2. Die dagegen gerichtete Beschwerde des Klägers ist begründet. Die Anordnung eines Erlöschens der vom Beklagten gestellten Bürgschaft durch das Vollstreckungsgericht kommt mangels gesetzlicher Grundlage nicht in Betracht. Die Anwendung der vom Landgericht herangezogenen Vorschrift des § 109 ZPO scheidet vorliegend schon deswegen aus, weil die vom Beklagten gestellte Bürgschaft, die Gegenstand seines Antrags vom 6. Mai 2014 ist, keine solche ist, deren Bestellung das Landgericht in seinem Urteil, das Grundlage der vorläufigen Vollstreckung ist, "angeordnet oder zugelassen hat" (§ 109 Abs. 1 ZPO). Zugelassen hat das Landgericht eine vorläufige Vollstreckung des Klägers gegen (naturgemäß von diesem) zu stellende Sicherheitsleistung.

Es ist den Parteien unbenommen, im Zusammenhang mit der vorläufigen Vollstreckung darüber hinaus Absprachen wie die hier vom Beklagten dargestellte zu treffen, nach der der Kläger auf eine vorläufige Vollstreckung vorerst verzichtet, wenn der Beklagte seinerseits eine Bankbürgschaft stellt. Bei dieser Bürgschaft handelt es sich jedoch nicht um eine, die das Landgericht "angeordnet oder zugelassen" hat und auf deren Fortbestand das Vollstreckungsgericht im Wege des Verfahrens nach § 109 ZPO einwirken kann und darf.
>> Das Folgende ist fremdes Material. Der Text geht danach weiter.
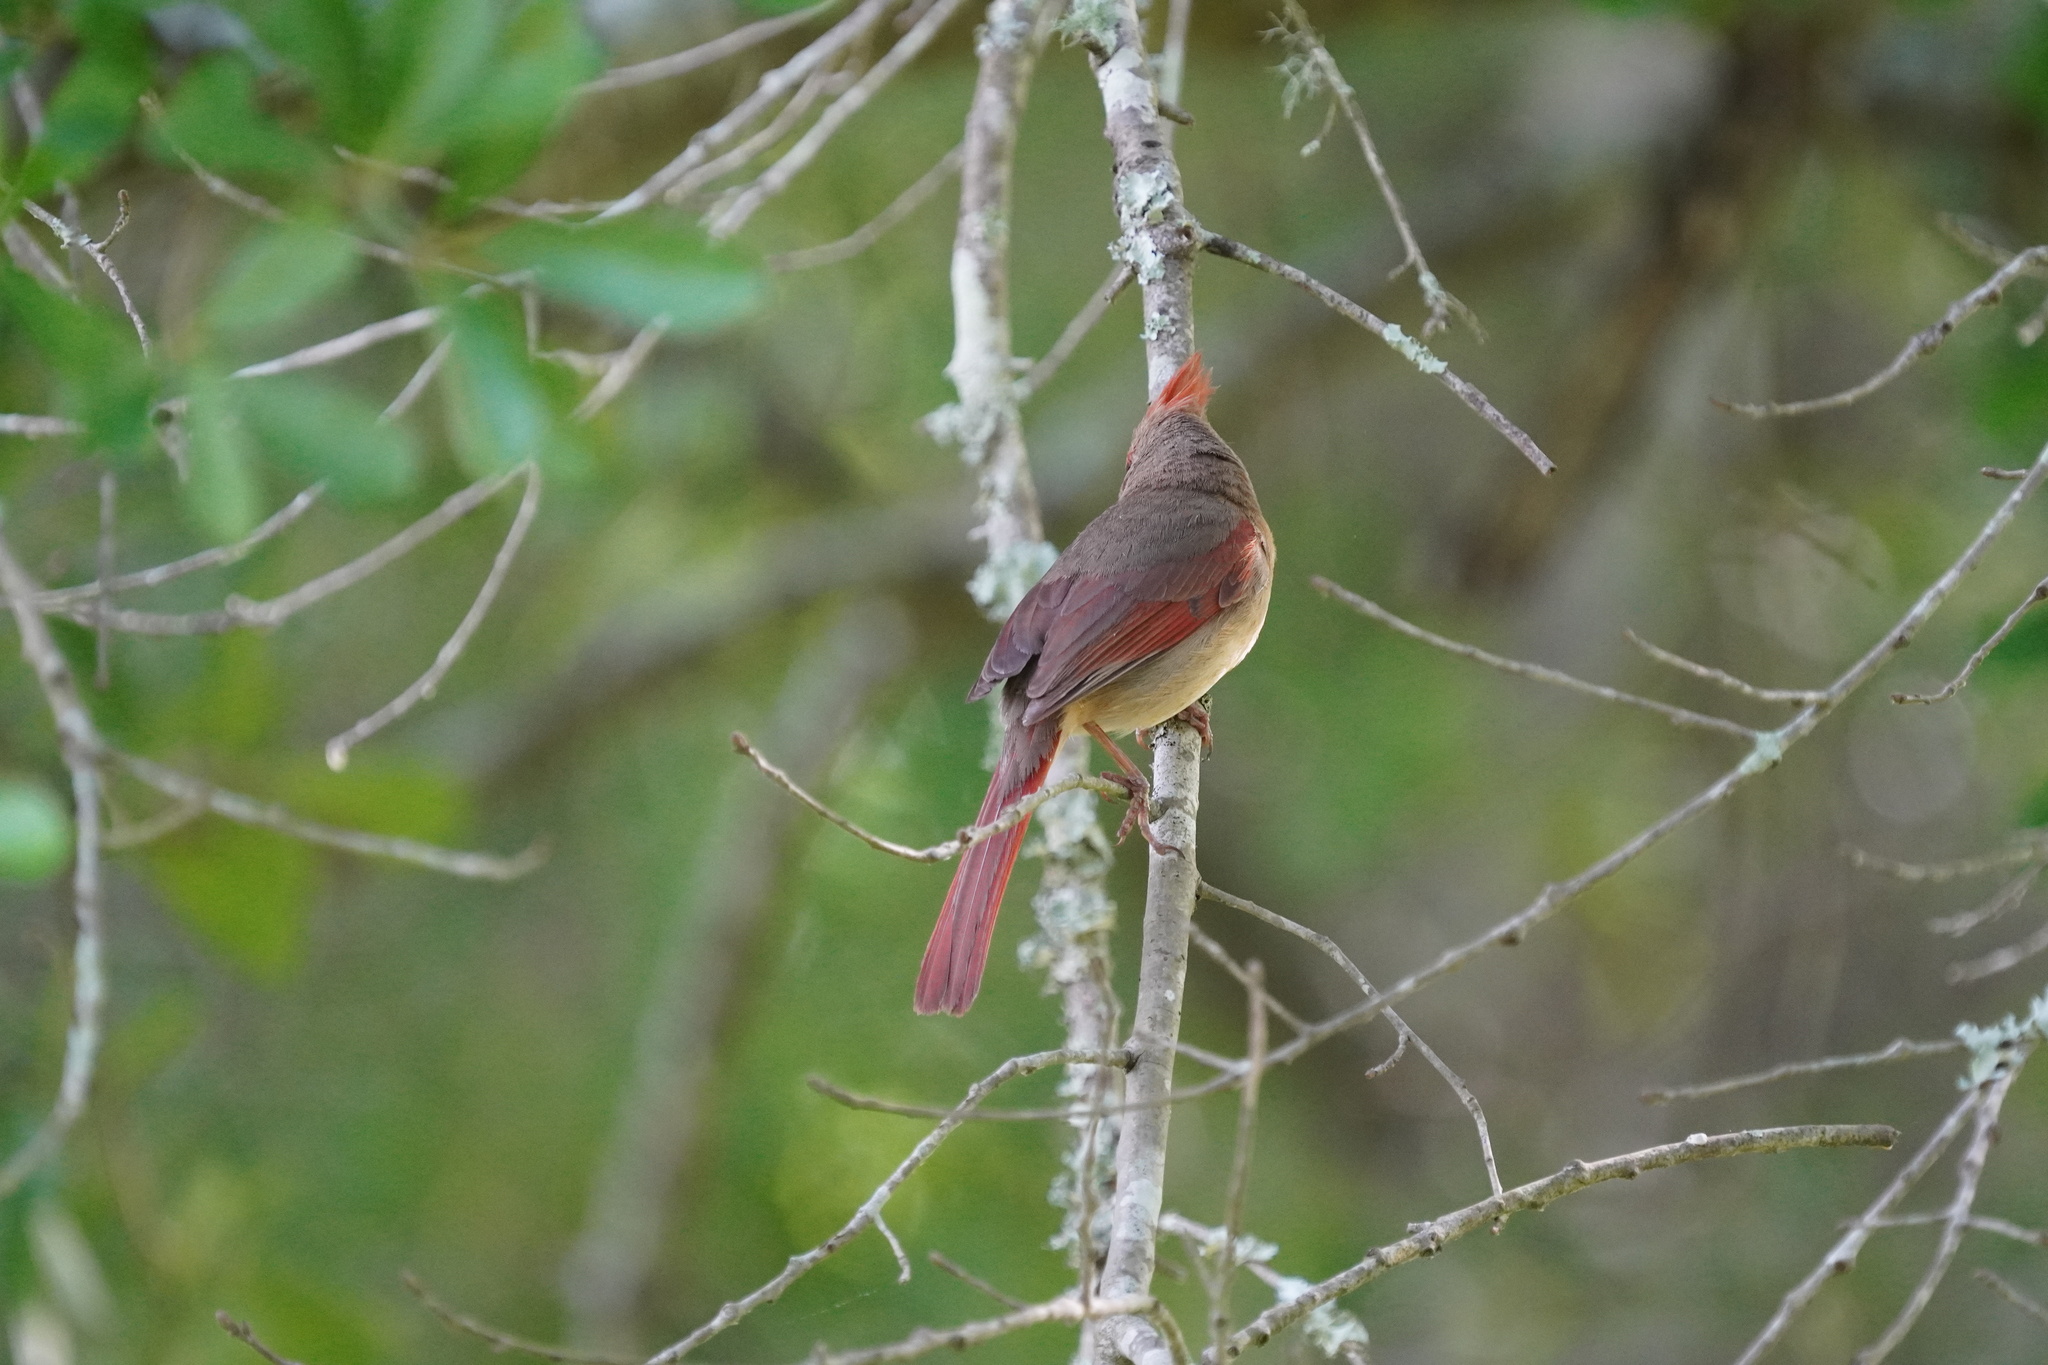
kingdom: Animalia
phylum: Chordata
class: Aves
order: Passeriformes
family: Cardinalidae
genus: Cardinalis
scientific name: Cardinalis cardinalis
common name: Northern cardinal
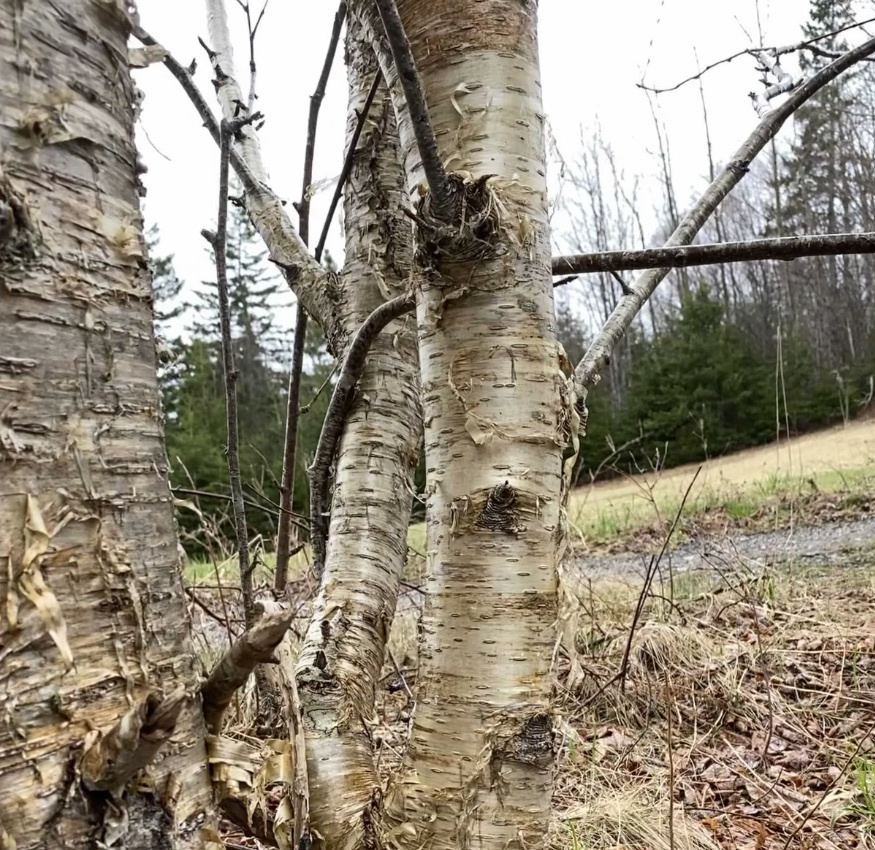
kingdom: Plantae
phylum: Tracheophyta
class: Magnoliopsida
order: Fagales
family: Betulaceae
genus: Betula
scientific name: Betula alleghaniensis
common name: Yellow birch
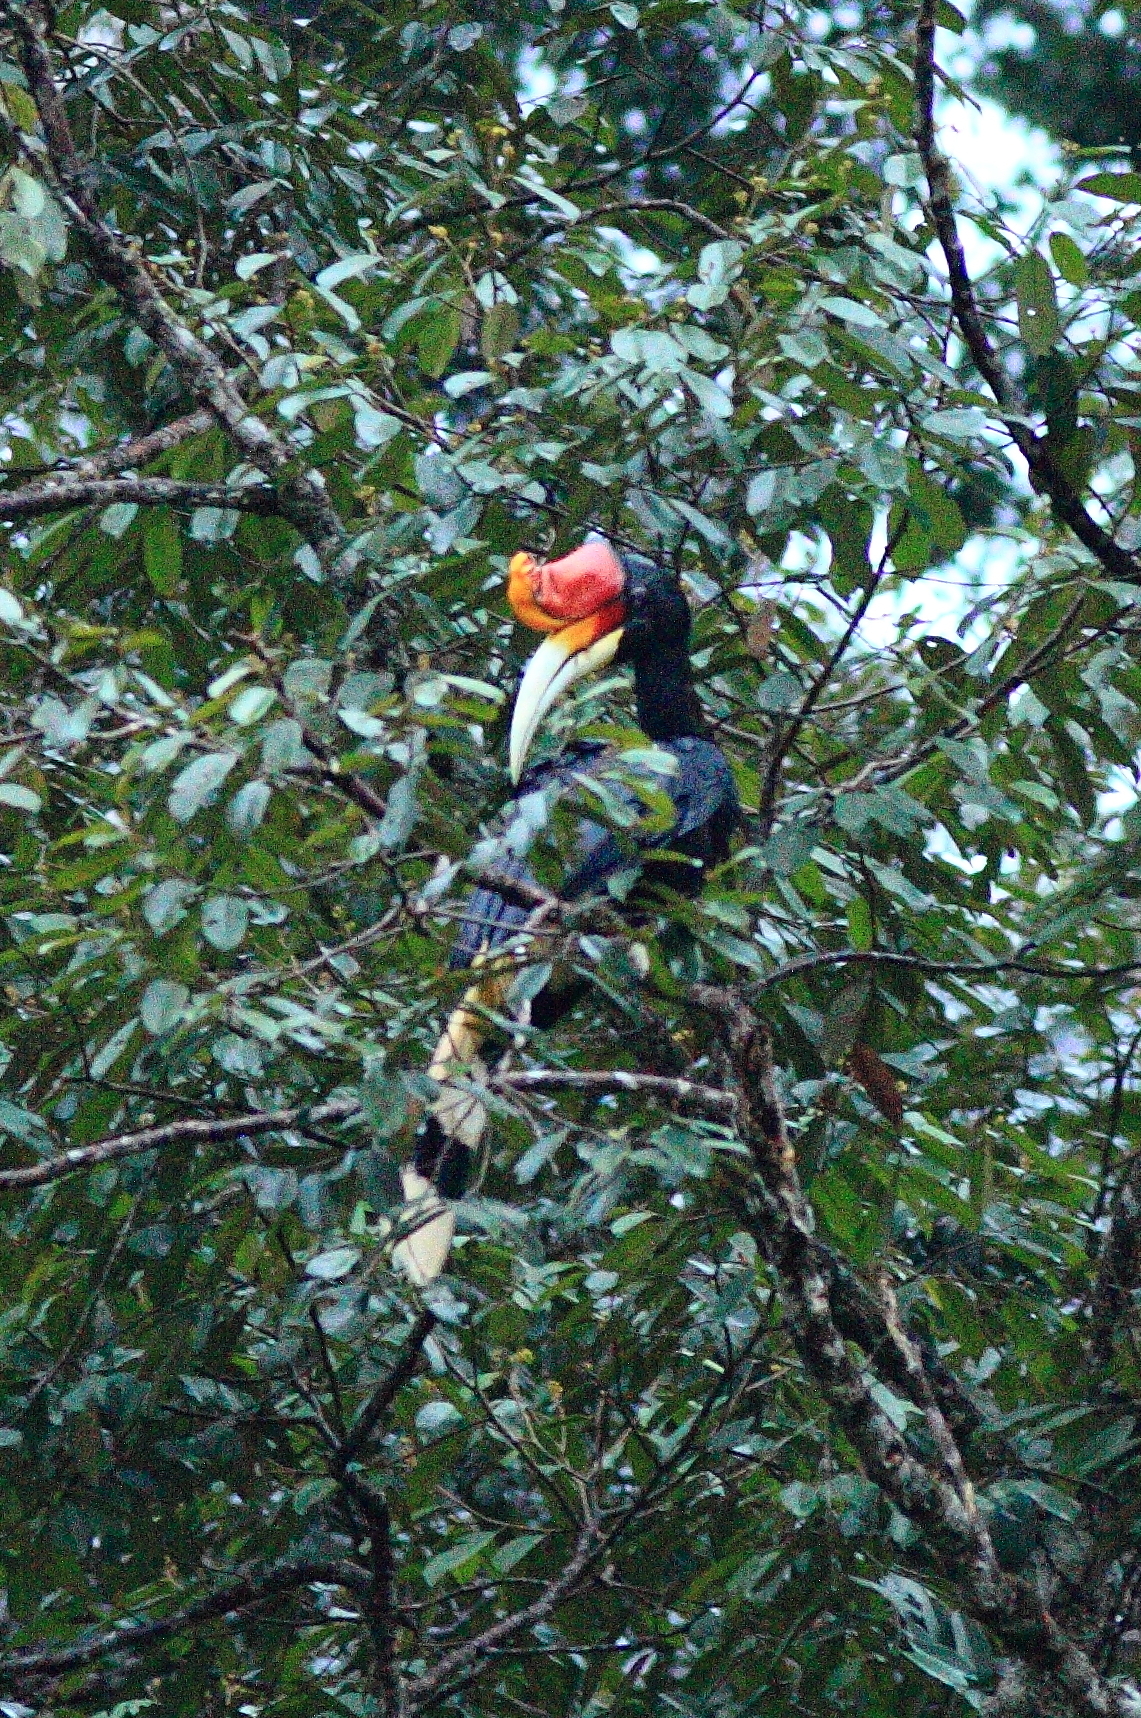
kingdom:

Dass aus demselben Grunde auch der vorangegangene Beschluss vom 10. Juli 2014, mit dem dem Kläger - erfolglos - eine Frist zur Einwilligung gesetzt worden ist, nicht hätte ergehen dürfen, kann dahinstehen.

Eine analoge Anwendung der genannten Vorschrift auf Sicherheiten, die nicht auf Anordnung oder Zulassung der vom Gericht getroffenen Vollstreckungsregelungen beruhen, ist entgegen der Annahme des Beklagten nicht statthaft. Abgesehen davon, dass eine solche Analogie dem ausdrücklichen Wortlaut der gesetzlichen Regelung widerspräche, würde damit ein Eingriff in grundgesetzlich geschützte Positionen (hier die Bürgschaft als Vermögenswert des Klägers im Sinne des Art. 14 GG) durch das Vollstreckungsgericht ohne gesetzgeberische Ermächtigung ermöglicht.

Die Kostenentscheidung folgt § 91 ZPO; eine Entscheidung über Kosten des ersten Rechtszugs des Verfahrens nach § 109 ZPO ist nicht veranlasst, da solche nicht entstehen bzw. mit der Verfahrensgebühr abgegolten sind (Zöller/Herget, ZPO, 30. Aufl., Rn. 12 zu § 109). Die Voraussetzungen für die Zulassung der Rechtsbeschwerde liegen nicht vor, § 574 ZPO.

Der Wert bestimmt sich nach dem Nennbetrag der Bankbürgschaft, die zum Erlöschen gebracht werden soll.